Start of Excerpted text
Link to original article
Welcome to The Nonlinear Library, where we use Text-to-Speech software to convert the best writing from the Rationalist and EA communities into audio. This is: Explaining grokking through circuit efficiency, published by Vikrant Varma on September 8, 2023 on The AI Alignment Forum.
This is a linkpost for our paper ''Explaining grokking through circuit efficiency", which provides a general theory explaining when and why grokking (aka delayed generalisation) occurs, and makes several interesting and novel predictions which we experimentally confirm (introduction copied below). You might also enjoy our explainer on X/Twitter.
Abstract
One of the most surprising puzzles in neural network generalisation is grokking: a network with perfect training accuracy but poor generalisation will, upon further training, transition to perfect generalisation. We propose that grokking occurs when the task admits a generalising solution and a memorising solution, where the generalising solution is slower to learn but more efficient, producing larger logits with the same parameter norm. We hypothesise that memorising circuits become more inefficient with larger training datasets while generalising circuits do not, suggesting there is a critical dataset size at which memorisation and generalisation are equally efficient. We make and confirm four novel predictions about grokking, providing significant evidence in favour of our explanation.
End of Excerpted text
## Required action
Carry on the text about grokking and circuit efficiency from the point where it stops. The lines below aren't needed here.
Start of Collected data
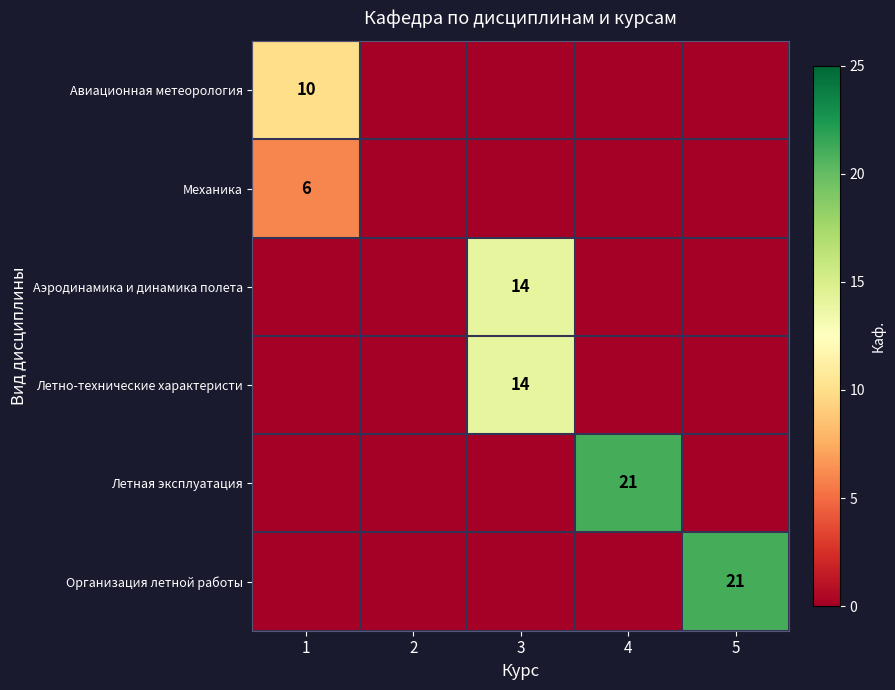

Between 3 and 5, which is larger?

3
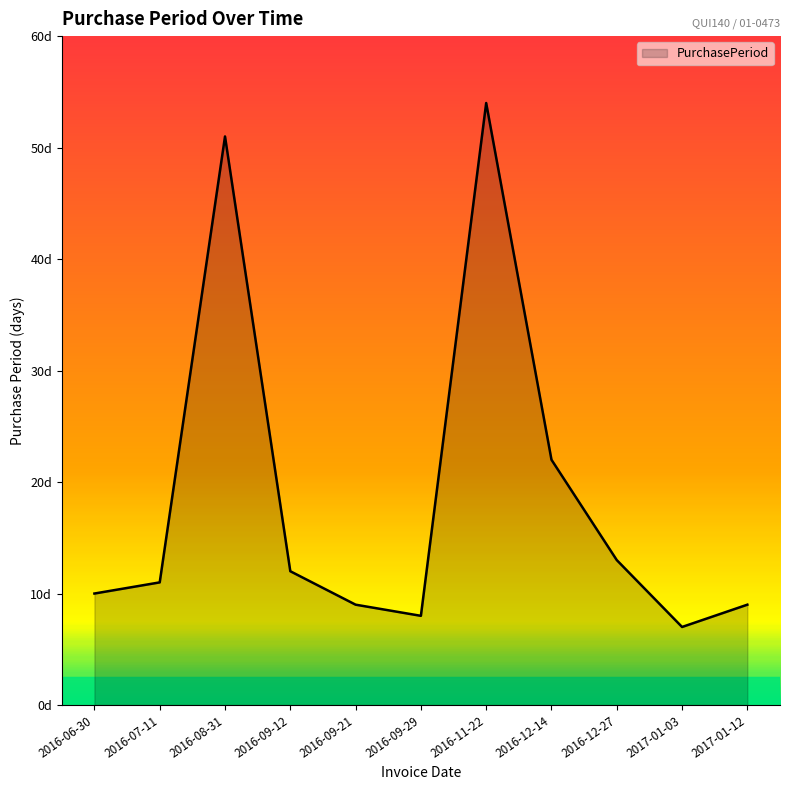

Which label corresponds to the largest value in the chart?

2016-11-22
End of Collected data
## Written answer
Most strikingly, we demonstrate two novel and surprising behaviours: ungrokking, in which a network regresses from perfect to low test accuracy, and semi-grokking, in which a network shows delayed generalisation to partial rather than perfect test accuracy.
Introduction
When training a neural network, we expect that once training loss converges to a low value, the network will no longer change much. Power et al. (2021) discovered a phenomenon dubbed grokking that drastically violates this expectation. The network first ''memorises'' the data, achieving low and stable training loss with poor generalisation, but with further training transitions to perfect generalisation. We are left with the question: why does the network's test performance improve dramatically upon continued training, having already achieved nearly perfect training performance?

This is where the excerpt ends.